**Required action 1**
Could you return every line of the extracted page text in the entries below, unchanged, while leaving the page images out of your answer?

# # # # #

# Maya drives from New York City to Boston at a rate of 40 MPH and drives at a rate of 60 MPH on the return trip. What was his average speed for the entire trip? Use the Harmonic mean to compute? Construct the HM geometrically?

Aug 26, 2016

The Average Speed is $48 \text{mph}$.

#### Explanation:

Suppose that the distance between New York City and Boston is

$x$ miles.

Time reqd. for this trip, at the rate of $40 \text{mph, is,} \frac{x}{40}$ hours.

The return journey is at the rate of $60 \text{mph, so,} \frac{x}{60}$ hours for this

trip.

Thus, total distance of $2 x$ miles was covered in

$\frac{x}{40} + \frac{x}{60}$ hours.

Hence, the Average Speed for the complete journey is given by,

Distance/Time, i.e.,

$\frac{2 x}{\frac{x}{40} + \frac{x}{60}} = \frac{2}{\frac{1}{40} + \frac{1}{60}}$ mph.

Those who are familiar with Harmonic Mean will, at a glance, say

that the Average Speed for the trip is not the Arithmetic Mean

but the Harmonic Mean of the speeds.

Numerically, the Average Speed is $\frac{2 \cdot 60 \cdot 40}{60 + 40} = 48 \text{mph.}$

Enjoy Maths.!

# # # # #

**Required action 2**
Which speeds in miles per hour does the average-speed solution state? List all of them.

[Page images and extracted text]
# # # # #

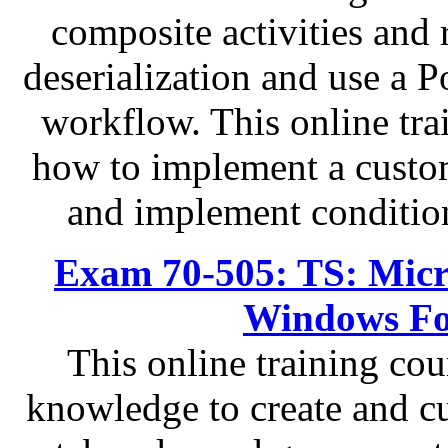
composite activities and 
deserialization and use a Po
workflow. This online tra
how to implement a custo
and implement condition
Exam 70-505: TS: Micr
Windows Fo
This online training cou
knowledge to create and cu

# # # # #

**Solution 1**
composite activities and 
deserialization and use a Po
workflow. This online tra
how to implement a custo
and implement condition
Exam 70-505: TS: Micr
Windows Fo
This online training cou
knowledge to create and cu

**Solution 2**
40 mph, 60 mph, 48 mph